For the ml4h GitHub repository, we are doing ‘merge and squash’ of pull requests. So that means your fork does not match upstream after your pull request has been merged. The easiest way to manage this is to always work in a feature branch, instead of checking changes into your fork’s master branch.
(1) Get the latest version of the upstream repo
git fetch upstream
Note: If you get an error saying that upstream is unknown, run the following remote add command and then re-run the fetch command. You only need to do this once per git clone.
git remote add upstream https://github.com/broadinstitute/ml4h.git
(2) Make sure your master branch is “even” with upstream.
git checkout master
git merge --ff-only upstream/master
git push
Now the master branch of your fork on GitHub should say "This branch is even with broadinstitute:master.".
(3) Create a feature branch for your change.
git checkout -b my-feature-branch-name
Because you created this feature branch from your master branch that was up to date with upstream (step 2), your feature branch is also up to date with upstream. Commit your changes to this branch until you are happy with them.
(4) Push your changes to GitHub and send a pull request.
git push --set-upstream origin my-feature-branch-name
After your pull request is merged, its safe to delete your branch!
I accidentally checked a new change to my master branch instead of a feature branch. How to fix this?
(1) Soft undo your change(s). This leaves the changes in the files on disk but undoes the commit.
git checkout master
# Moves pointer back to previous HEAD
git reset --soft HEAD@{1}
Or if you need to move back several commits to the most recent one in common with upstream, you can change ‘1’ to be however many commits back you need to go.

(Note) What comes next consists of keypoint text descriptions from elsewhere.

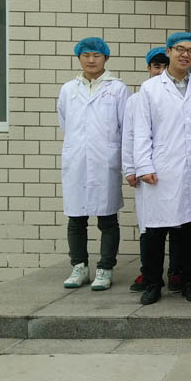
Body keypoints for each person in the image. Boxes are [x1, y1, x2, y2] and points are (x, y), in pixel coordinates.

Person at [132, 31, 191, 305]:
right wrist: (143, 165)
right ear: (168, 51)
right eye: (180, 49)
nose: (185, 54)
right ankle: (152, 284)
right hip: (161, 168)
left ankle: (190, 281)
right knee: (155, 231)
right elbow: (141, 131)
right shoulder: (150, 88)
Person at [58, 37, 130, 291]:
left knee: (107, 219)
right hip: (77, 159)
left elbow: (126, 126)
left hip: (104, 160)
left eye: (96, 55)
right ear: (78, 57)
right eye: (86, 55)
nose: (91, 60)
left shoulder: (118, 89)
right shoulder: (68, 89)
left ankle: (105, 268)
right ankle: (79, 266)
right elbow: (65, 122)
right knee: (76, 218)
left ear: (105, 58)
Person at [123, 48, 177, 293]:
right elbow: (130, 136)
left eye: (165, 67)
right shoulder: (136, 99)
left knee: (178, 227)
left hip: (173, 170)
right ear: (148, 68)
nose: (161, 71)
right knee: (150, 229)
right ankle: (149, 275)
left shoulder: (179, 95)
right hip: (147, 172)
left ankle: (176, 272)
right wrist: (131, 168)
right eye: (157, 67)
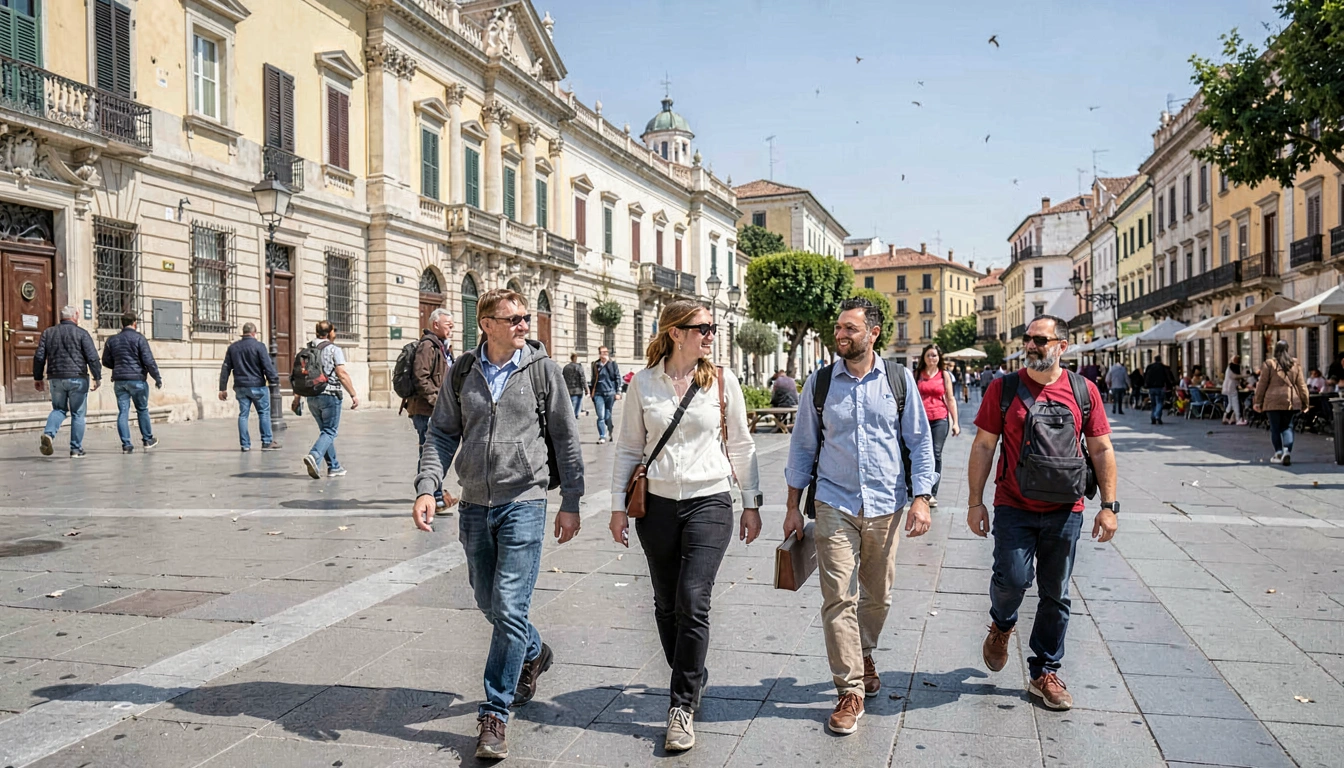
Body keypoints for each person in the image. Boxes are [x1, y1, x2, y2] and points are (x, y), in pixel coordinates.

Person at [412, 288, 584, 760]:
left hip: (524, 500)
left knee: (508, 605)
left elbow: (566, 438)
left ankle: (495, 713)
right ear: (486, 324)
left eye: (526, 317)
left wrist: (571, 499)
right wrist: (428, 486)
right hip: (473, 503)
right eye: (513, 319)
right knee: (489, 601)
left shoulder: (543, 370)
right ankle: (533, 651)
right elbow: (442, 432)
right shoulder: (464, 370)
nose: (523, 324)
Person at [609, 300, 762, 752]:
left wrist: (751, 504)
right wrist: (619, 507)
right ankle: (692, 674)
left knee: (693, 601)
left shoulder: (722, 381)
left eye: (712, 327)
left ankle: (681, 706)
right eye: (702, 327)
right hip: (655, 505)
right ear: (676, 333)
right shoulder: (643, 383)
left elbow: (741, 443)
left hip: (710, 501)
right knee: (665, 604)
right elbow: (628, 449)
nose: (711, 334)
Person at [783, 297, 935, 736]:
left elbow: (920, 443)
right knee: (838, 597)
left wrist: (922, 496)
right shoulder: (821, 383)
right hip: (834, 502)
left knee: (878, 596)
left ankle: (865, 651)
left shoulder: (897, 380)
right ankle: (849, 689)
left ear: (873, 333)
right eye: (838, 328)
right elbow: (803, 447)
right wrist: (793, 506)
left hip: (887, 503)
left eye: (850, 329)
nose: (840, 335)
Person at [967, 315, 1118, 711]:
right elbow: (983, 446)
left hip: (1066, 509)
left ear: (1062, 346)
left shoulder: (1083, 392)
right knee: (1012, 579)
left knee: (1057, 593)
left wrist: (1108, 506)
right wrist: (974, 501)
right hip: (1013, 505)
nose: (1031, 345)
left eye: (1040, 340)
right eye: (1027, 339)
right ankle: (1002, 625)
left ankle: (1044, 671)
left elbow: (1101, 449)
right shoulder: (1005, 388)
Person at [33, 306, 102, 458]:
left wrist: (38, 377)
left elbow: (39, 357)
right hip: (77, 377)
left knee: (58, 409)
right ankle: (76, 449)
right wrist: (97, 377)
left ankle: (49, 434)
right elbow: (92, 357)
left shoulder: (48, 333)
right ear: (75, 316)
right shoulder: (82, 333)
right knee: (78, 414)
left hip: (56, 377)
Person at [405, 308, 454, 508]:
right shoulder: (428, 346)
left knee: (430, 450)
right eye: (448, 325)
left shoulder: (442, 346)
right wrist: (436, 400)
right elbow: (421, 376)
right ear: (435, 324)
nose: (451, 328)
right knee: (429, 452)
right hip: (426, 409)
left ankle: (434, 494)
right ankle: (432, 496)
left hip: (434, 408)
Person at [299, 320, 359, 478]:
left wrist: (297, 397)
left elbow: (301, 375)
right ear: (330, 332)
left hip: (311, 396)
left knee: (325, 432)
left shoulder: (306, 349)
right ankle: (314, 455)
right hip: (330, 395)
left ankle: (334, 466)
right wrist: (353, 394)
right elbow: (342, 374)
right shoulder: (334, 349)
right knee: (330, 431)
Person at [102, 311, 163, 454]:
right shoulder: (139, 339)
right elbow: (149, 361)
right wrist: (157, 378)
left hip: (120, 381)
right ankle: (147, 439)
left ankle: (126, 444)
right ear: (135, 323)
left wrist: (118, 367)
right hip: (137, 380)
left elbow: (105, 360)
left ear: (122, 323)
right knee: (142, 409)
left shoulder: (112, 340)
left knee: (123, 411)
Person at [219, 323, 281, 452]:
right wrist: (274, 380)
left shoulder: (233, 348)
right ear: (254, 333)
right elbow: (267, 365)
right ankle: (267, 441)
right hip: (257, 385)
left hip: (240, 386)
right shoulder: (259, 346)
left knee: (243, 415)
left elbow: (226, 368)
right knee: (263, 413)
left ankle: (245, 444)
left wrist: (222, 388)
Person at [1253, 340, 1311, 467]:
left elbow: (1262, 384)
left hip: (1272, 401)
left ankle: (1278, 452)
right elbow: (1302, 385)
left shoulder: (1270, 364)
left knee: (1275, 428)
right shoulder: (1295, 364)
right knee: (1288, 427)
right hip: (1291, 400)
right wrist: (1305, 402)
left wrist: (1258, 401)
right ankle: (1287, 451)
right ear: (1288, 349)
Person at [914, 345, 959, 507]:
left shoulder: (944, 375)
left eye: (934, 355)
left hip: (940, 418)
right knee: (919, 454)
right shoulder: (917, 375)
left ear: (939, 357)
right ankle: (918, 487)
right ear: (923, 357)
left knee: (935, 453)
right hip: (920, 420)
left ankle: (931, 493)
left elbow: (950, 398)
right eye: (928, 355)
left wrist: (955, 422)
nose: (931, 358)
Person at [590, 346, 621, 444]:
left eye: (606, 352)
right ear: (599, 353)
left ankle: (610, 429)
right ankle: (602, 436)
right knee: (601, 416)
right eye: (602, 352)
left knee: (608, 416)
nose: (604, 354)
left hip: (610, 393)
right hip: (599, 393)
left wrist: (618, 392)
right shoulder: (595, 364)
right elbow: (593, 378)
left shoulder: (613, 364)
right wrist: (592, 392)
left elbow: (616, 377)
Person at [1143, 356, 1176, 425]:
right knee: (1159, 402)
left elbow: (1145, 376)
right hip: (1160, 387)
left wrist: (1146, 385)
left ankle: (1153, 416)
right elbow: (1168, 377)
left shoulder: (1150, 367)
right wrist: (1172, 384)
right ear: (1160, 360)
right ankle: (1157, 416)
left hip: (1151, 388)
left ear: (1154, 360)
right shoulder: (1163, 367)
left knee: (1153, 403)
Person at [1221, 355, 1250, 425]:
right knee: (1235, 403)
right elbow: (1234, 376)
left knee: (1231, 404)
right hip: (1232, 387)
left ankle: (1226, 417)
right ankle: (1238, 419)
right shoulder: (1233, 367)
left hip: (1228, 387)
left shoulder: (1230, 367)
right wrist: (1245, 376)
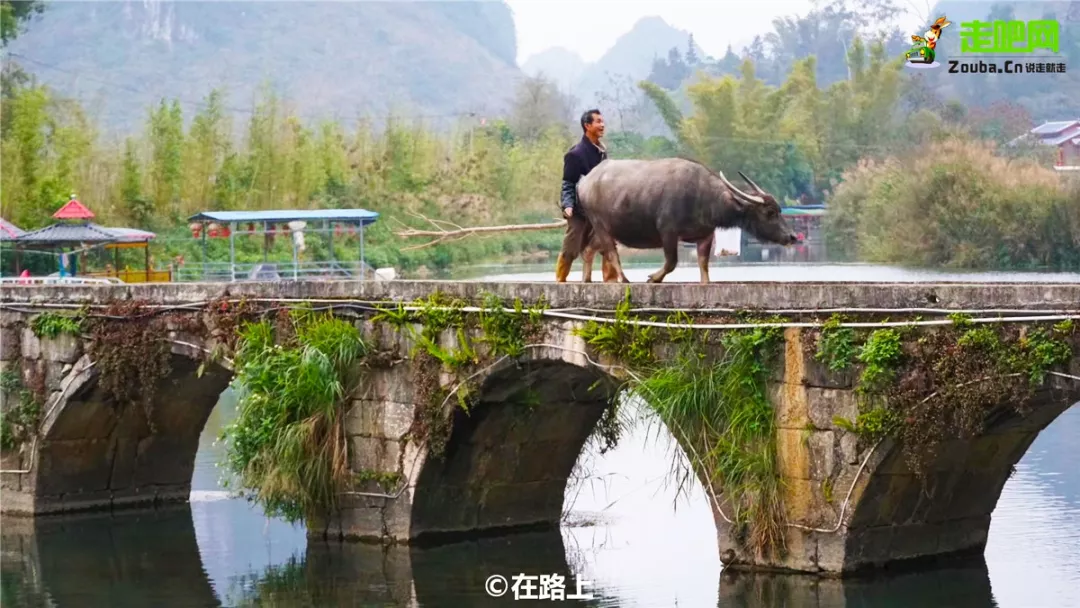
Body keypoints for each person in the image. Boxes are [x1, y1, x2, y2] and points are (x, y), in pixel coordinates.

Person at [555, 108, 607, 282]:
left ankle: (612, 284)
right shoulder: (575, 154)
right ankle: (560, 282)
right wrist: (568, 205)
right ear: (587, 126)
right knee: (571, 247)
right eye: (598, 121)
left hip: (598, 211)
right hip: (579, 210)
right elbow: (568, 183)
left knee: (608, 245)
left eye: (602, 121)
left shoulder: (602, 153)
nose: (602, 125)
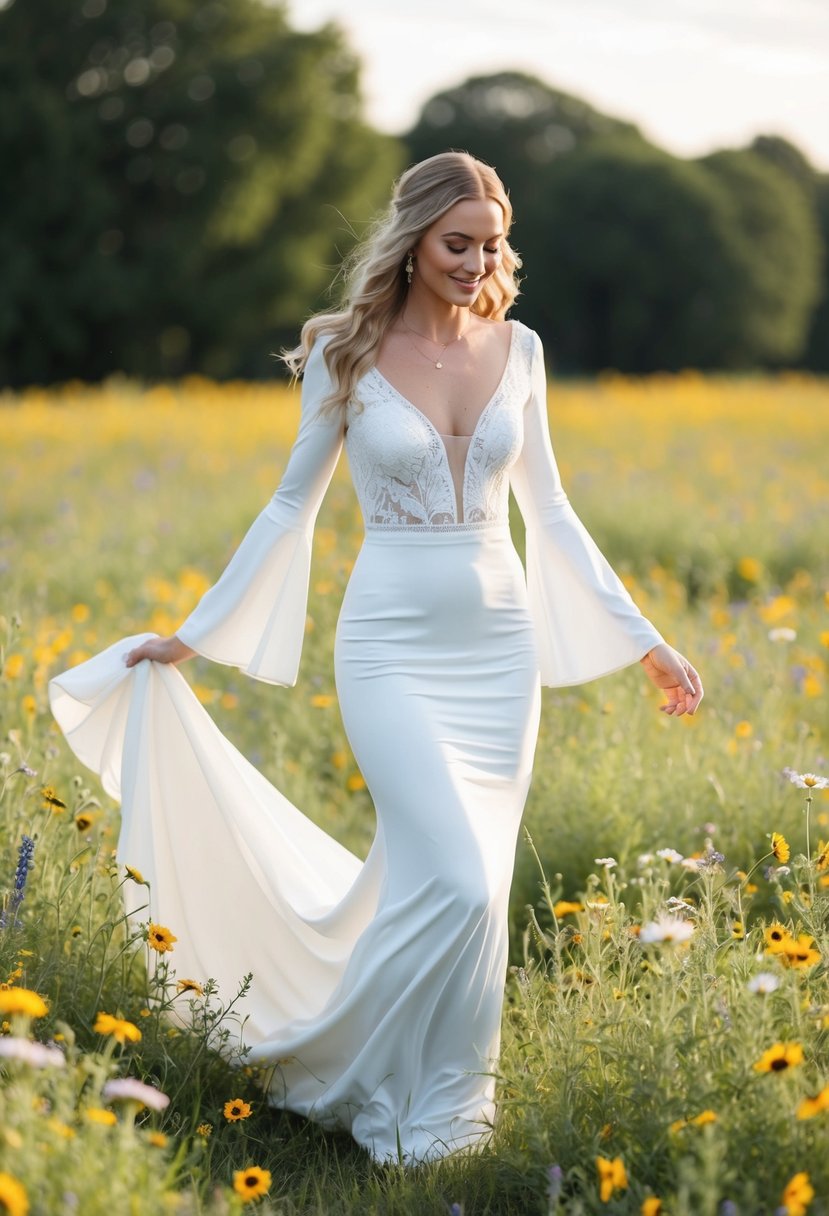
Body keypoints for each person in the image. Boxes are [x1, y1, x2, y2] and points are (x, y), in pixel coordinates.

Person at [49, 151, 702, 1166]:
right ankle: (326, 1055)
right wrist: (195, 632)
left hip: (497, 652)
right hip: (390, 645)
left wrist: (644, 639)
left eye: (490, 242)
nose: (476, 260)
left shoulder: (517, 349)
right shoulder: (344, 355)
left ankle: (445, 1119)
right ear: (409, 243)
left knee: (477, 886)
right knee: (451, 877)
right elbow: (287, 506)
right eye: (456, 243)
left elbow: (553, 513)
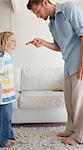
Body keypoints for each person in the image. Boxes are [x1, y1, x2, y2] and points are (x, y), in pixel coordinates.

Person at [26, 0, 83, 145]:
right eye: (35, 14)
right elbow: (59, 46)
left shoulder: (68, 9)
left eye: (37, 11)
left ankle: (79, 137)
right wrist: (43, 43)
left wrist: (82, 62)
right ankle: (71, 129)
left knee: (79, 102)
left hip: (79, 62)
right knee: (70, 101)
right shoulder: (51, 24)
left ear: (45, 2)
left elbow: (82, 33)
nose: (38, 16)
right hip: (68, 64)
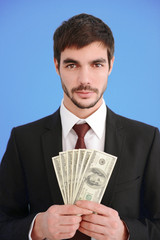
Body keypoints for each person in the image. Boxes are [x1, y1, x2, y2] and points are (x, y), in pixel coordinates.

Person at [0, 13, 160, 240]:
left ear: (111, 65)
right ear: (57, 66)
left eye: (96, 64)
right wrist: (37, 228)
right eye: (72, 65)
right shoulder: (23, 140)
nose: (85, 79)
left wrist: (125, 232)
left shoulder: (147, 139)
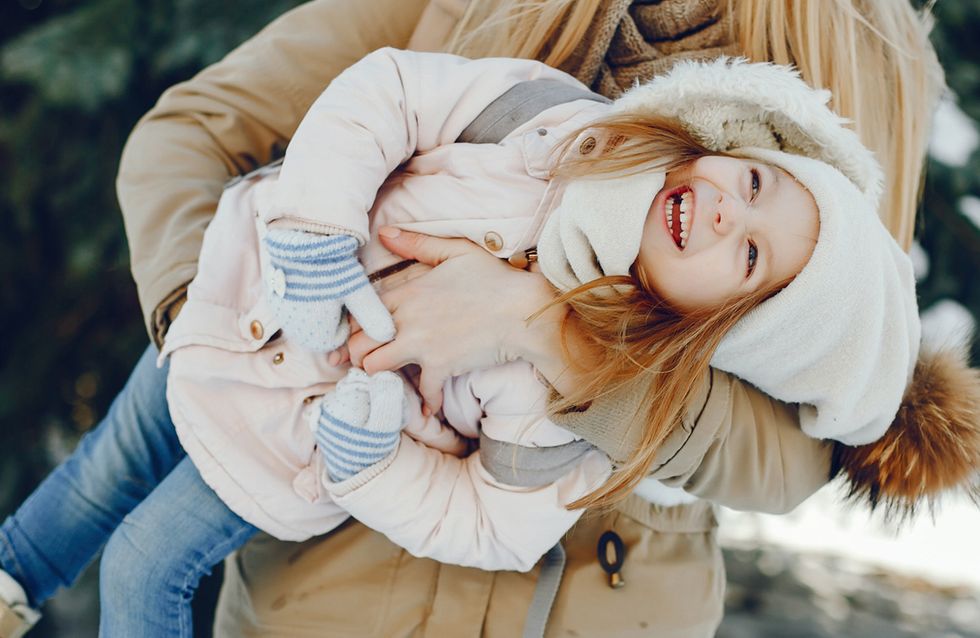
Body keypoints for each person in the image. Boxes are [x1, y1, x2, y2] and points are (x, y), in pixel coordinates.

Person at [0, 1, 958, 637]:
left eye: (749, 246)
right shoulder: (537, 100)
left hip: (598, 594)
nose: (724, 212)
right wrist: (235, 321)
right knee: (115, 507)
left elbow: (809, 439)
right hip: (342, 582)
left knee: (140, 563)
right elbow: (197, 131)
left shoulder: (850, 62)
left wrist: (552, 336)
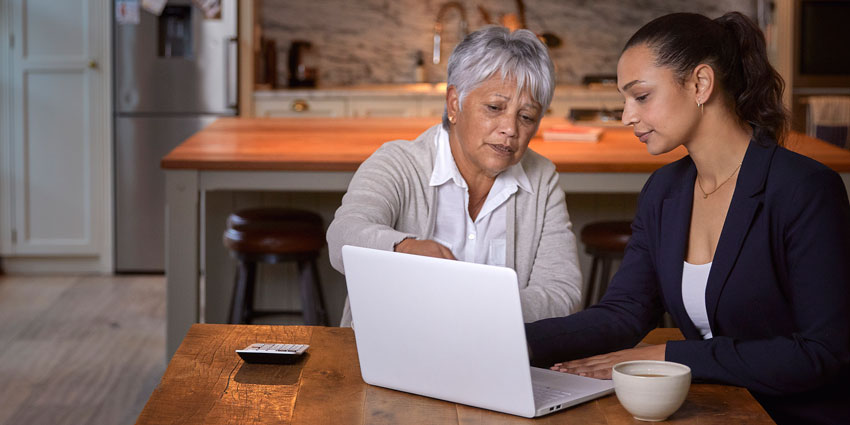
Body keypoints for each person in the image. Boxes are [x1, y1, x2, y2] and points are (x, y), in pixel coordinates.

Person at [525, 12, 850, 424]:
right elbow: (622, 313)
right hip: (714, 408)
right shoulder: (664, 191)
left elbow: (822, 351)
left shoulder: (805, 189)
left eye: (641, 96)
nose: (627, 116)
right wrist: (515, 340)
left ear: (700, 83)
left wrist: (669, 355)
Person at [327, 26, 583, 327]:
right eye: (494, 108)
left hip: (495, 360)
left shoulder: (542, 179)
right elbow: (343, 235)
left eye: (526, 117)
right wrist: (404, 249)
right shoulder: (398, 162)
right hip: (389, 356)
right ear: (454, 104)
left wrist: (475, 306)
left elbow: (563, 293)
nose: (511, 129)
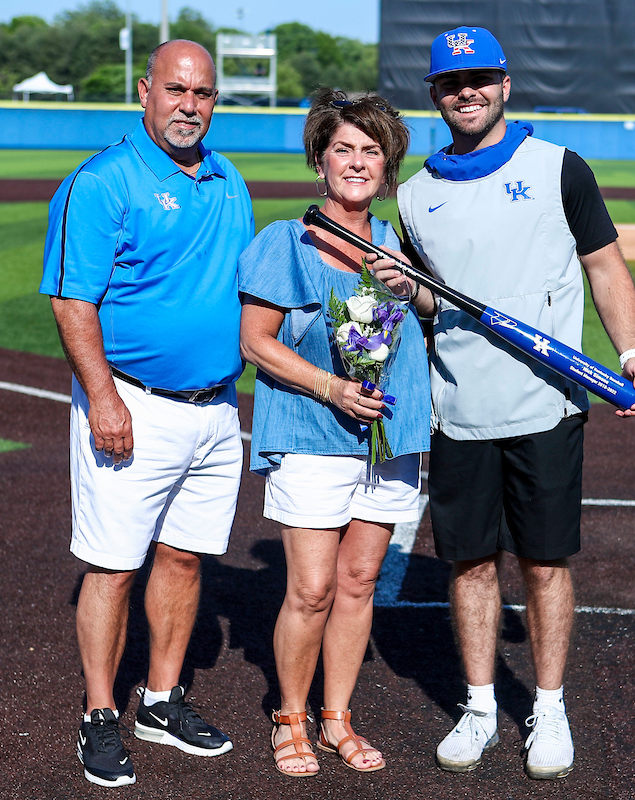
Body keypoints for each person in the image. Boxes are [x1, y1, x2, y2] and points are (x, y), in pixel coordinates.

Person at [396, 26, 635, 780]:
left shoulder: (558, 168)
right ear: (435, 95)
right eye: (451, 82)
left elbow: (604, 265)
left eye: (479, 78)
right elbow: (423, 303)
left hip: (548, 406)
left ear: (505, 84)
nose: (466, 91)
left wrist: (631, 353)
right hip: (460, 410)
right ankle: (479, 707)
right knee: (470, 564)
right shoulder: (415, 195)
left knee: (544, 563)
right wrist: (402, 292)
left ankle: (548, 705)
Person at [39, 40, 252, 788]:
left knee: (187, 555)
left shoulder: (229, 178)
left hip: (217, 408)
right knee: (113, 565)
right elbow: (72, 301)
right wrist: (102, 397)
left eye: (203, 93)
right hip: (130, 403)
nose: (190, 104)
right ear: (145, 90)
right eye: (176, 89)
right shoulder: (103, 181)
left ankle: (161, 699)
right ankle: (100, 714)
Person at [237, 89, 428, 777]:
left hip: (386, 436)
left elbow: (429, 315)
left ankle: (337, 717)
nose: (356, 162)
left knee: (359, 579)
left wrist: (408, 286)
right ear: (320, 163)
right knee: (312, 587)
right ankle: (290, 716)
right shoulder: (284, 241)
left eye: (371, 151)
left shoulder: (396, 248)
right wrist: (331, 387)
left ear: (387, 166)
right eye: (343, 148)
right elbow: (255, 344)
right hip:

(2) “stash” your now-unchecked-in changes so that you can get them back later.
git stash
(3) Now do the How to work on a new feature step to bring master up to date and create your new feature branch that is “even” with upstream. Here are those commands again:
git fetch upstream
git merge --ff-only upstream/master
git checkout -b my-feature-branch-name
(4) “unstash” your changes.
git stash pop
Now you can proceed with your work!